C'est vrai pratiquement une heure dans ces conditions çà peut paraître long, mais n'oublions pas non plus que la course était partie pour 24 heures (il y aura bien d'autre drapeau jaune justifié pendant cette course sans pour autant en faire tout un cas), c'est pour cela que je n'adhère pas du tout au sifflet et pouce pointé vers le bas que j'ai vu et entendu dans les tribunes pendant cette phase de course.
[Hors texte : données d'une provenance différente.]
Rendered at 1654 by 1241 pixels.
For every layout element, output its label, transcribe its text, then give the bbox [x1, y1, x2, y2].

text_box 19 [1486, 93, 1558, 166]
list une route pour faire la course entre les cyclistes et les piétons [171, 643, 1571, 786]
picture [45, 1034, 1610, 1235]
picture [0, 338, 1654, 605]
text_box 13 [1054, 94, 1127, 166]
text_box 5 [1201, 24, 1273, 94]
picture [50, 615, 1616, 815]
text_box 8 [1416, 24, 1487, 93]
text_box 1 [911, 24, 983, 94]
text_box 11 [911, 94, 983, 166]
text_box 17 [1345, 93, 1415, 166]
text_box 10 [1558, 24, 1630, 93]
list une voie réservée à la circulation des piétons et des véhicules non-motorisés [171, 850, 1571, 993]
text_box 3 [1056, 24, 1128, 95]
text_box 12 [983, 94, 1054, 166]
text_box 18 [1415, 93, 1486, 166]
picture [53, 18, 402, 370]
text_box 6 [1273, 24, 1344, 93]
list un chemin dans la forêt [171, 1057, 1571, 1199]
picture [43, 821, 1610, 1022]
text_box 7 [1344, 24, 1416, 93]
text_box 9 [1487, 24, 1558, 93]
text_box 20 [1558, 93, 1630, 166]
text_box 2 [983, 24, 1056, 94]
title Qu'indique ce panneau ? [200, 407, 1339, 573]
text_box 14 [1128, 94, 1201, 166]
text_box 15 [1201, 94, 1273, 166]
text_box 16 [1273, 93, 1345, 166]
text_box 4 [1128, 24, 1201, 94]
C'est vite oublié la sécurité des pilotes, vite oublié la mort sous un temps similaire de Jules BIANCHI (qui lui n'est pas oublié par l'équipe Manor et Pegasus avec ce #JB17 placé sur l'aileron de requin, j'avais bien dit que j'y reviendrais), vite oublié l'accident à la sortie du tertre rouge d'Allan SIMONSEN pourtant par temps sec alors qu'il est reconnu que cette partie du circuit est en proie à des rigoles d'eau par temps de pluie ce qui la rend encore plus dangereuse.
La course n'est pas les jeux du cirque chez les Romains où il fallait des morts pour distraire les spectateurs
Le problème dans tout çà c'est que même les pilotes en piste et journaliste sportifs (pourtant certains anciens pilotes eux mêmes) n'étaient pas d'accord quant à cette intervention du safety car.